Requirement >> Whenever a line in the entries below includes the string "format", count that line. Report the total alone.

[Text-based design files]
=-=-=-=-=
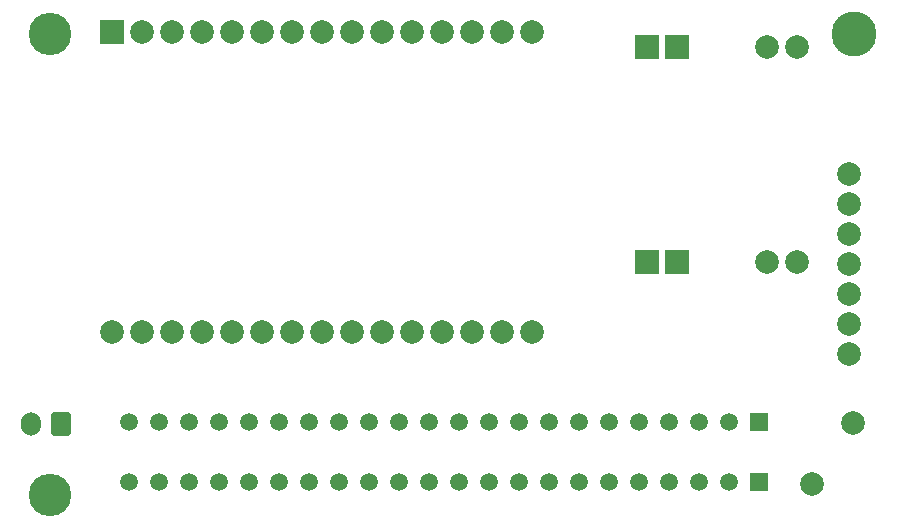
<source format=gbr>
%TF.GenerationSoftware,KiCad,Pcbnew,7.0.6*%
%TF.CreationDate,2023-07-22T23:51:01+02:00*%
%TF.ProjectId,Ctrl-MC Dsiplay Module PCB ver1,4374726c-2d4d-4432-9044-7369706c6179,rev?*%
%TF.SameCoordinates,Original*%
%TF.FileFunction,Soldermask,Bot*%
%TF.FilePolarity,Negative*%
%FSLAX46Y46*%
G04 Gerber Fmt 4.6, Leading zero omitted, Abs format (unit mm)*
G04 Created by KiCad (PCBNEW 7.0.6) date 2023-07-22 23:51:01*
%MOMM*%
%LPD*%
G01*
G04 APERTURE LIST*
G04 Aperture macros list*
%AMRoundRect*
0 Rectangle with rounded corners*
0 $1 Rounding radius*
0 $2 $3 $4 $5 $6 $7 $8 $9 X,Y pos of 4 corners*
0 Add a 4 corners polygon primitive as box body*
4,1,4,$2,$3,$4,$5,$6,$7,$8,$9,$2,$3,0*
0 Add four circle primitives for the rounded corners*
1,1,$1+$1,$2,$3*
1,1,$1+$1,$4,$5*
1,1,$1+$1,$6,$7*
1,1,$1+$1,$8,$9*
0 Add four rect primitives between the rounded corners*
20,1,$1+$1,$2,$3,$4,$5,0*
20,1,$1+$1,$4,$5,$6,$7,0*
20,1,$1+$1,$6,$7,$8,$9,0*
20,1,$1+$1,$8,$9,$2,$3,0*%
G04 Aperture macros list end*
%ADD10C,2.000000*%
%ADD11C,3.600000*%
%ADD12C,3.800000*%
%ADD13R,2.000000X2.000000*%
%ADD14RoundRect,0.250000X0.600000X0.750000X-0.600000X0.750000X-0.600000X-0.750000X0.600000X-0.750000X0*%
%ADD15O,1.700000X2.000000*%
%ADD16R,1.508000X1.508000*%
%ADD17C,1.508000*%
G04 APERTURE END LIST*
D10*
%TO.C,J1*%
X186362443Y-104896278D03*
X182862440Y-110096278D03*
%TD*%
%TO.C,OLED-DISP-MODULE1*%
X186055000Y-83810000D03*
X186055000Y-86350000D03*
X186055000Y-88890000D03*
X186055000Y-91430000D03*
X186055000Y-93970000D03*
X186055000Y-96510000D03*
X186055000Y-99050000D03*
D11*
X118405000Y-72000000D03*
X118405000Y-111000000D03*
D12*
X186405000Y-72000000D03*
%TD*%
D10*
%TO.C,PWR-MODULE1*%
X181610000Y-73025000D03*
X179070000Y-73025000D03*
D13*
X171450000Y-73025000D03*
X168910000Y-73025000D03*
D10*
X181610000Y-91225000D03*
X179070000Y-91225000D03*
D13*
X171450000Y-91225000D03*
X168910000Y-91225000D03*
%TD*%
%TO.C,EPS32-DEV-BOARD1*%
X123600000Y-71755000D03*
D10*
X126140000Y-71755000D03*
X128680000Y-71755000D03*
X131220000Y-71755000D03*
X133760000Y-71755000D03*
X136300000Y-71755000D03*
X138840000Y-71755000D03*
X141380000Y-71755000D03*
X143920000Y-71755000D03*
X146460000Y-71755000D03*
X149000000Y-71755000D03*
X151540000Y-71755000D03*
X154080000Y-71755000D03*
X156620000Y-71755000D03*
X159160000Y-71755000D03*
X159160000Y-97155000D03*
X156620000Y-97155000D03*
X154080000Y-97155000D03*
X151540000Y-97155000D03*
X149000000Y-97155000D03*
X146460000Y-97155000D03*
X143920000Y-97155000D03*
X141380000Y-97155000D03*
X138840000Y-97155000D03*
X136300000Y-97155000D03*
X133760000Y-97155000D03*
X131220000Y-97155000D03*
X128680000Y-97155000D03*
X126140000Y-97155000D03*
X123600000Y-97155000D03*
%TD*%
D14*
%TO.C,J3*%
X119298303Y-104936813D03*
D15*
X116798303Y-104936813D03*
%TD*%
D16*
%TO.C,J2*%
X178435000Y-104775000D03*
X178435000Y-109855000D03*
D17*
X175895000Y-104775000D03*
X175895000Y-109855000D03*
X173355000Y-104775000D03*
X173355000Y-109855000D03*
X170815000Y-104775000D03*
X170815000Y-109855000D03*
X168275000Y-104775000D03*
X168275000Y-109855000D03*
X165735000Y-104775000D03*
X165735000Y-109855000D03*
X163195000Y-104775000D03*
X163195000Y-109855000D03*
X160655000Y-104775000D03*
X160655000Y-109855000D03*
X158115000Y-104775000D03*
X158115000Y-109855000D03*
X155575000Y-104775000D03*
X155575000Y-109855000D03*
X153035000Y-104775000D03*
X153035000Y-109855000D03*
X150495000Y-104775000D03*
X150495000Y-109855000D03*
X147955000Y-104775000D03*
X147955000Y-109855000D03*
X145415000Y-104775000D03*
X145415000Y-109855000D03*
X142875000Y-104775000D03*
X142875000Y-109855000D03*
X140335000Y-104775000D03*
X140335000Y-109855000D03*
X137795000Y-104775000D03*
X137795000Y-109855000D03*
X135255000Y-104775000D03*
X135255000Y-109855000D03*
X132715000Y-104775000D03*
X132715000Y-109855000D03*
X130175000Y-104775000D03*
X130175000Y-109855000D03*
X127635000Y-104775000D03*
X127635000Y-109855000D03*
X125095000Y-104775000D03*
X125095000Y-109855000D03*
%TD*%
M02*

</source>
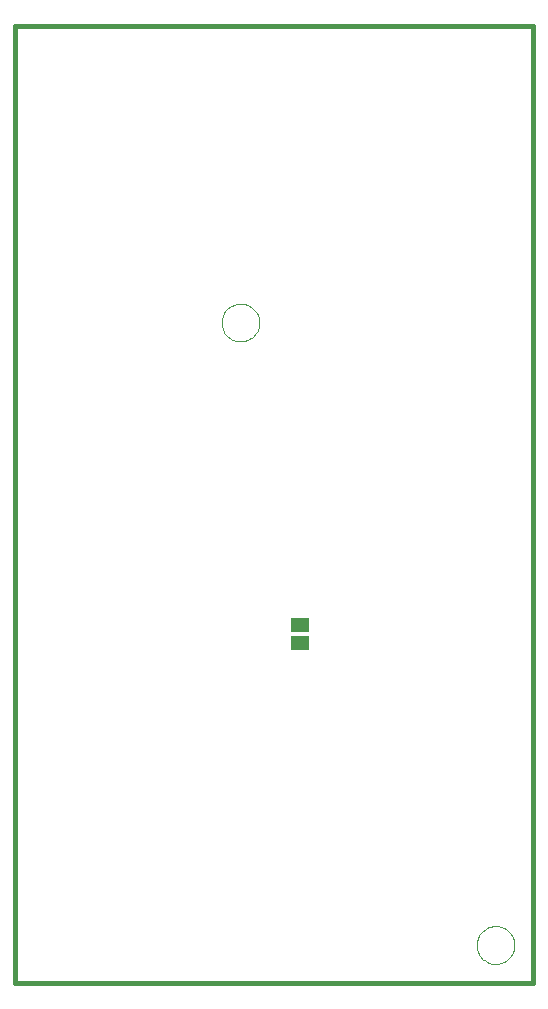
<source format=gtp>
G75*
%MOIN*%
%OFA0B0*%
%FSLAX24Y24*%
%IPPOS*%
%LPD*%
%AMOC8*
5,1,8,0,0,1.08239X$1,22.5*
%
%ADD10C,0.0160*%
%ADD11C,0.0000*%
%ADD12R,0.0630X0.0460*%
D10*
X003260Y000595D02*
X003260Y032466D01*
X020505Y032466D01*
X020505Y000595D01*
X003260Y000595D01*
D11*
X010130Y022595D02*
X010132Y022645D01*
X010138Y022695D01*
X010148Y022744D01*
X010162Y022792D01*
X010179Y022839D01*
X010200Y022884D01*
X010225Y022928D01*
X010253Y022969D01*
X010285Y023008D01*
X010319Y023045D01*
X010356Y023079D01*
X010396Y023109D01*
X010438Y023136D01*
X010482Y023160D01*
X010528Y023181D01*
X010575Y023197D01*
X010623Y023210D01*
X010673Y023219D01*
X010722Y023224D01*
X010773Y023225D01*
X010823Y023222D01*
X010872Y023215D01*
X010921Y023204D01*
X010969Y023189D01*
X011015Y023171D01*
X011060Y023149D01*
X011103Y023123D01*
X011144Y023094D01*
X011183Y023062D01*
X011219Y023027D01*
X011251Y022989D01*
X011281Y022949D01*
X011308Y022906D01*
X011331Y022862D01*
X011350Y022816D01*
X011366Y022768D01*
X011378Y022719D01*
X011386Y022670D01*
X011390Y022620D01*
X011390Y022570D01*
X011386Y022520D01*
X011378Y022471D01*
X011366Y022422D01*
X011350Y022374D01*
X011331Y022328D01*
X011308Y022284D01*
X011281Y022241D01*
X011251Y022201D01*
X011219Y022163D01*
X011183Y022128D01*
X011144Y022096D01*
X011103Y022067D01*
X011060Y022041D01*
X011015Y022019D01*
X010969Y022001D01*
X010921Y021986D01*
X010872Y021975D01*
X010823Y021968D01*
X010773Y021965D01*
X010722Y021966D01*
X010673Y021971D01*
X010623Y021980D01*
X010575Y021993D01*
X010528Y022009D01*
X010482Y022030D01*
X010438Y022054D01*
X010396Y022081D01*
X010356Y022111D01*
X010319Y022145D01*
X010285Y022182D01*
X010253Y022221D01*
X010225Y022262D01*
X010200Y022306D01*
X010179Y022351D01*
X010162Y022398D01*
X010148Y022446D01*
X010138Y022495D01*
X010132Y022545D01*
X010130Y022595D01*
X018630Y001845D02*
X018632Y001895D01*
X018638Y001945D01*
X018648Y001994D01*
X018662Y002042D01*
X018679Y002089D01*
X018700Y002134D01*
X018725Y002178D01*
X018753Y002219D01*
X018785Y002258D01*
X018819Y002295D01*
X018856Y002329D01*
X018896Y002359D01*
X018938Y002386D01*
X018982Y002410D01*
X019028Y002431D01*
X019075Y002447D01*
X019123Y002460D01*
X019173Y002469D01*
X019222Y002474D01*
X019273Y002475D01*
X019323Y002472D01*
X019372Y002465D01*
X019421Y002454D01*
X019469Y002439D01*
X019515Y002421D01*
X019560Y002399D01*
X019603Y002373D01*
X019644Y002344D01*
X019683Y002312D01*
X019719Y002277D01*
X019751Y002239D01*
X019781Y002199D01*
X019808Y002156D01*
X019831Y002112D01*
X019850Y002066D01*
X019866Y002018D01*
X019878Y001969D01*
X019886Y001920D01*
X019890Y001870D01*
X019890Y001820D01*
X019886Y001770D01*
X019878Y001721D01*
X019866Y001672D01*
X019850Y001624D01*
X019831Y001578D01*
X019808Y001534D01*
X019781Y001491D01*
X019751Y001451D01*
X019719Y001413D01*
X019683Y001378D01*
X019644Y001346D01*
X019603Y001317D01*
X019560Y001291D01*
X019515Y001269D01*
X019469Y001251D01*
X019421Y001236D01*
X019372Y001225D01*
X019323Y001218D01*
X019273Y001215D01*
X019222Y001216D01*
X019173Y001221D01*
X019123Y001230D01*
X019075Y001243D01*
X019028Y001259D01*
X018982Y001280D01*
X018938Y001304D01*
X018896Y001331D01*
X018856Y001361D01*
X018819Y001395D01*
X018785Y001432D01*
X018753Y001471D01*
X018725Y001512D01*
X018700Y001556D01*
X018679Y001601D01*
X018662Y001648D01*
X018648Y001696D01*
X018638Y001745D01*
X018632Y001795D01*
X018630Y001845D01*
D12*
X012760Y011920D03*
X012760Y012520D03*
M02*

</source>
=-=-=-=-=
Task solution >> 3